[[ DATA SECTION open ]]
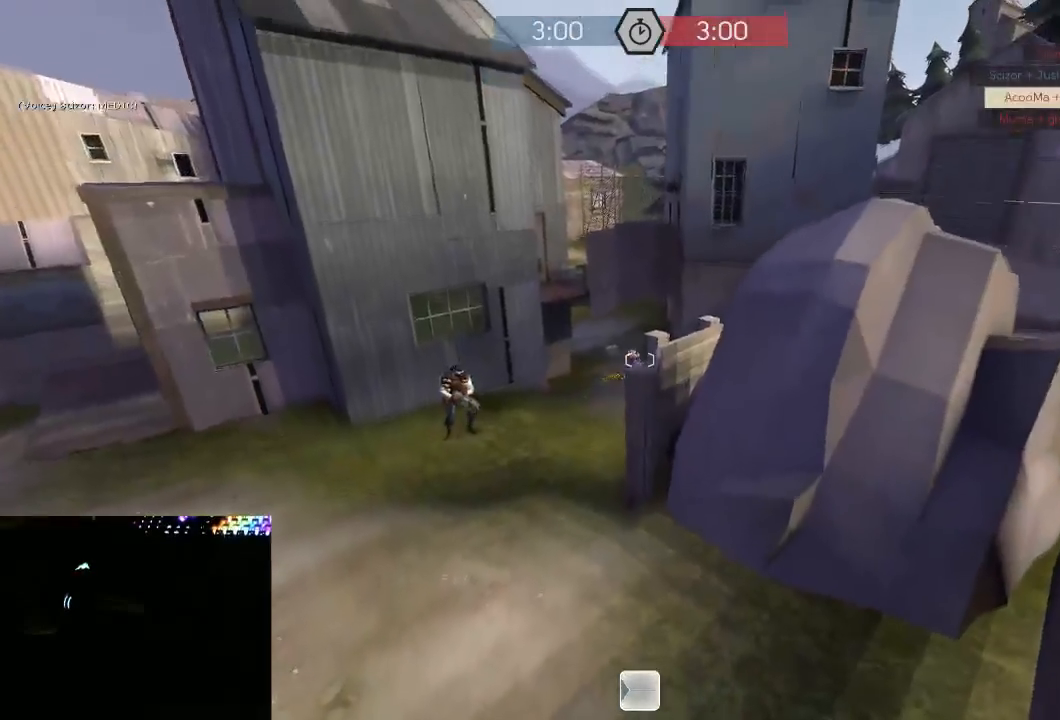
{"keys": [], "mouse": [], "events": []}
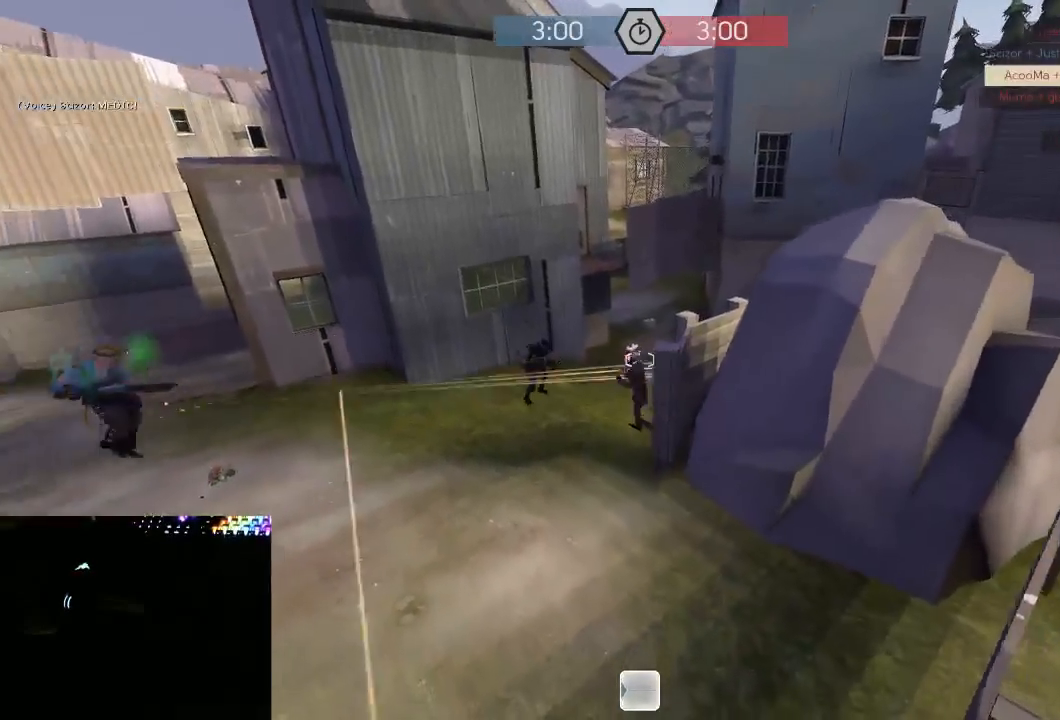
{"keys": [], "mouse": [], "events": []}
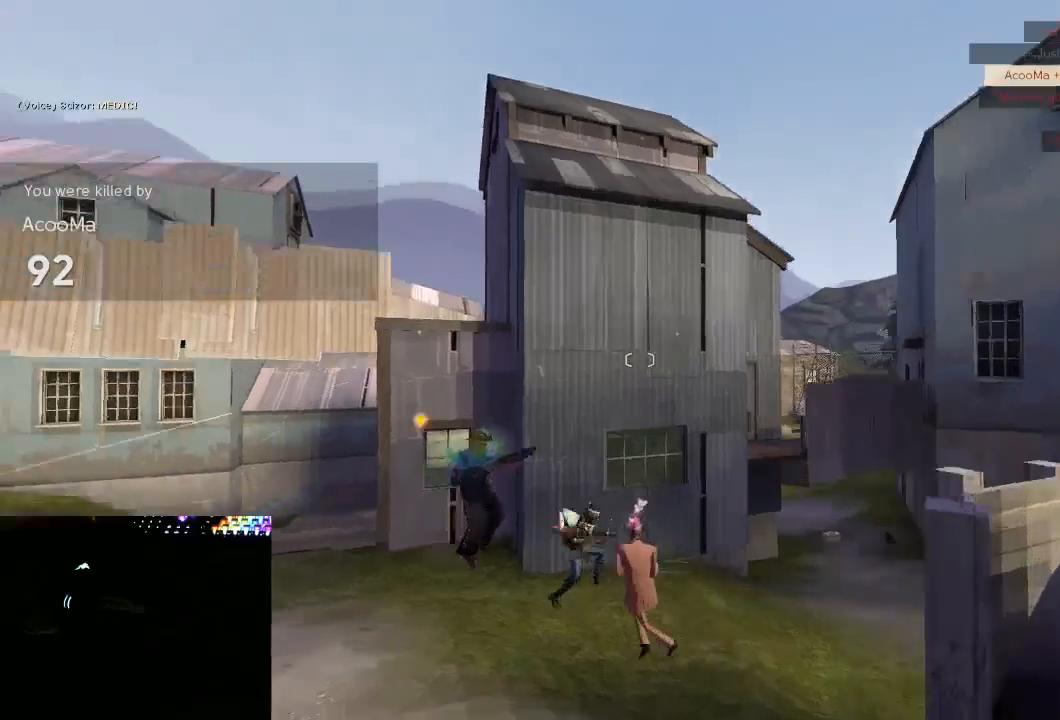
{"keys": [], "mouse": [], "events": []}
[[ DATA SECTION closed ]]
ASSIGNED TASK
Every line above should be printed again word for word, without its pictures.

EXERCISE RESULT
{"keys": [], "mouse": [], "events": []}
{"keys": [], "mouse": [], "events": []}
{"keys": [], "mouse": [], "events": []}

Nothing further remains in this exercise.